KAL is not alone in having a poor safety record. There are many airlines which do. China Airlines (CAL) is one of them. After the disastrous CAL accident at Nagoya, Japan in 1994 the airline's management acted, or said it did. Heads rolled, a safety review was carried out, crews were retrained. Then in February 1998, at the airline's own base - Taipei - another tragedy occurred involving the same aeroplane type and the same basic handling errors as at Nagoya. In both events the aircraft were carrying out a go-around manoeuvre with perfectly serviceable aeroplanes and the pilots lost control. Since the Taipei crash Taiwan has acted to set up a safety body like the US National Transportation Safety Board. It will do no good at all unless the airline is prepared to listen to the results of a constructive, independent safety audit of its way of doing things, to open its corporate mind to what is behind the accidents it has suffered and what it will take to make safety happen.

In KAL's recent reluctant acknowledgement of a leaked internal safety report which makes chilling reading, the airline has made a worrying statement about the report's nature. KAL says that the reporter, a senior training captain, went beyond the scope of what was expected from the audit. Well, if an airline wants a safety audit that will be completely useless, all it has to do is give the auditor a form with a list of boxes to tick and instructions not to add anything else.

When Korean's codeshare partner Delta Air Lines has completed its independent safety audit, is KAL going to ignore anything which clashes with traditional ways?
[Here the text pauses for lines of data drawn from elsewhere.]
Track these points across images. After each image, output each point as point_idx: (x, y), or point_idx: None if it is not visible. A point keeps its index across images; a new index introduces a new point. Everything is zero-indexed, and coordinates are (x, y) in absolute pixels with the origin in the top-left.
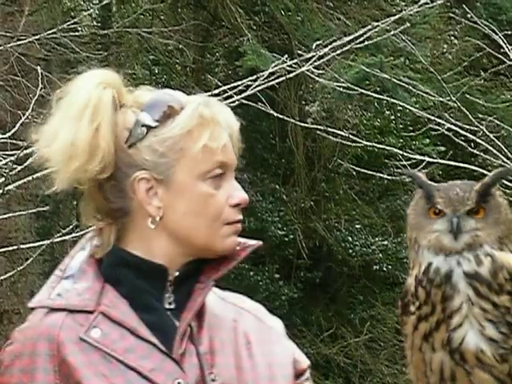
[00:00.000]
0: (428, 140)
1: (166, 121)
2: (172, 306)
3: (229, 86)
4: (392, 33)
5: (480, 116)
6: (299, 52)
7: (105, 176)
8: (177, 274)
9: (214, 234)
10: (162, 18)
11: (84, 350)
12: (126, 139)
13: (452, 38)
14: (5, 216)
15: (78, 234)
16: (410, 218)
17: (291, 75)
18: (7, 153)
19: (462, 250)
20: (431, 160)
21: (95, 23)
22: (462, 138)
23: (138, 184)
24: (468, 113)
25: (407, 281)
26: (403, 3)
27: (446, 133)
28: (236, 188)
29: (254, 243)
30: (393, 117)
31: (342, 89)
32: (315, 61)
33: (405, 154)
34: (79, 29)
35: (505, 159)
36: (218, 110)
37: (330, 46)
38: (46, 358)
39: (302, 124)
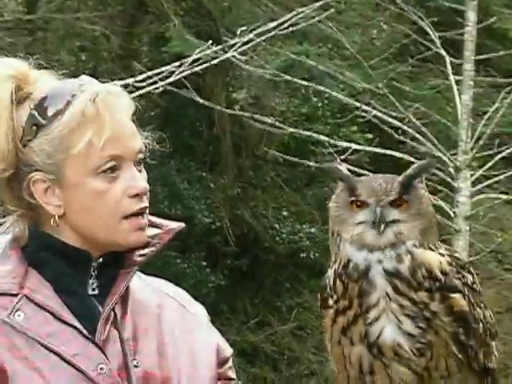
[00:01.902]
0: (356, 127)
1: (54, 119)
2: (96, 292)
3: (153, 72)
4: (317, 19)
5: (407, 103)
6: (225, 38)
7: (6, 175)
8: (101, 260)
9: (113, 230)
10: (88, 3)
11: (7, 332)
12: (20, 138)
13: (380, 24)
14: None
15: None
16: (332, 211)
17: (215, 61)
18: None
19: (385, 247)
20: (358, 147)
21: (21, 8)
22: (390, 125)
23: (33, 185)
24: (395, 100)
25: (327, 274)
26: None
27: (373, 120)
28: (135, 178)
29: (177, 225)
30: (320, 104)
31: (268, 76)
32: (240, 47)
33: (331, 141)
34: (4, 14)
35: (431, 146)
36: (104, 104)
37: (255, 32)
38: None
39: (229, 111)
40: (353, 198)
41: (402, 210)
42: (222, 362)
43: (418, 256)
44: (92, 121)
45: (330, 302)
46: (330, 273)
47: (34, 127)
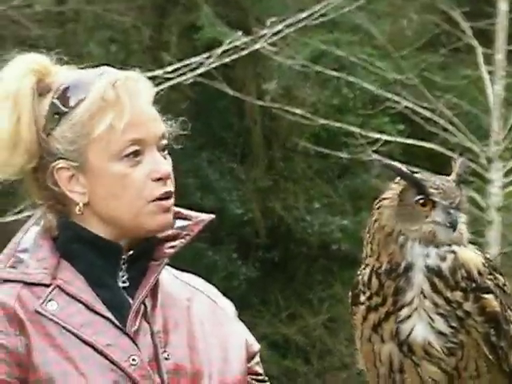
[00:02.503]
0: (387, 118)
1: (75, 106)
2: (126, 284)
3: (182, 64)
4: (347, 9)
5: (438, 94)
6: (255, 29)
7: (31, 166)
8: (131, 252)
9: (139, 214)
10: None
11: (40, 321)
12: (43, 128)
13: (411, 14)
14: None
15: (30, 214)
16: (390, 210)
17: (245, 52)
18: None
19: (451, 243)
20: (389, 138)
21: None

Time will tell.

On the other hand, Korean's executive vice-president Yi Taek Shim shows a fine grasp of the most powerful safety incentive of all, and it is not threats from an aviation authority or recommendations from a transportation safety board. He says that if the airline does not improve, it will become "isolated in the airline industry, unable to survive."

Airlines today face more competition in a rapidly liberalising global market. Progressively fewer routes are flown by two airlines only. Passengers have choice where they did not before, and one of the products they will consciously be purchasing when they buy a ticket is safety. Any airline that is perceived to be significantly less safe than a competitor will either lose customers or have to bribe them on board by accepting lower yields. Put simply, safety has always been good business, but it is becoming more important. Having to lower yields when increased competition has already made them marginal is becoming more damaging.

There is another commercial force to be reckoned with. If an airline wants to become, and remain, a part of a global alliance, or even to simply codeshare as Korean does with Delta, it cannot afford to become an embarrassment to its partners. It is no accident that Delta is carrying out the KAL safety audit. There was a fuss in the USA when it was found that many passengers on board the September 1998 Swissair Boeing MD-11 when it crashed off Nova Scotia were flying on Delta flight numbers, and Swissair has one of the world's best safety records. Delta is clearly not indifferent to the reaction there would be if Delta passengers were to come to harm on a flight operated by KAL, or on any other of its partner airlines.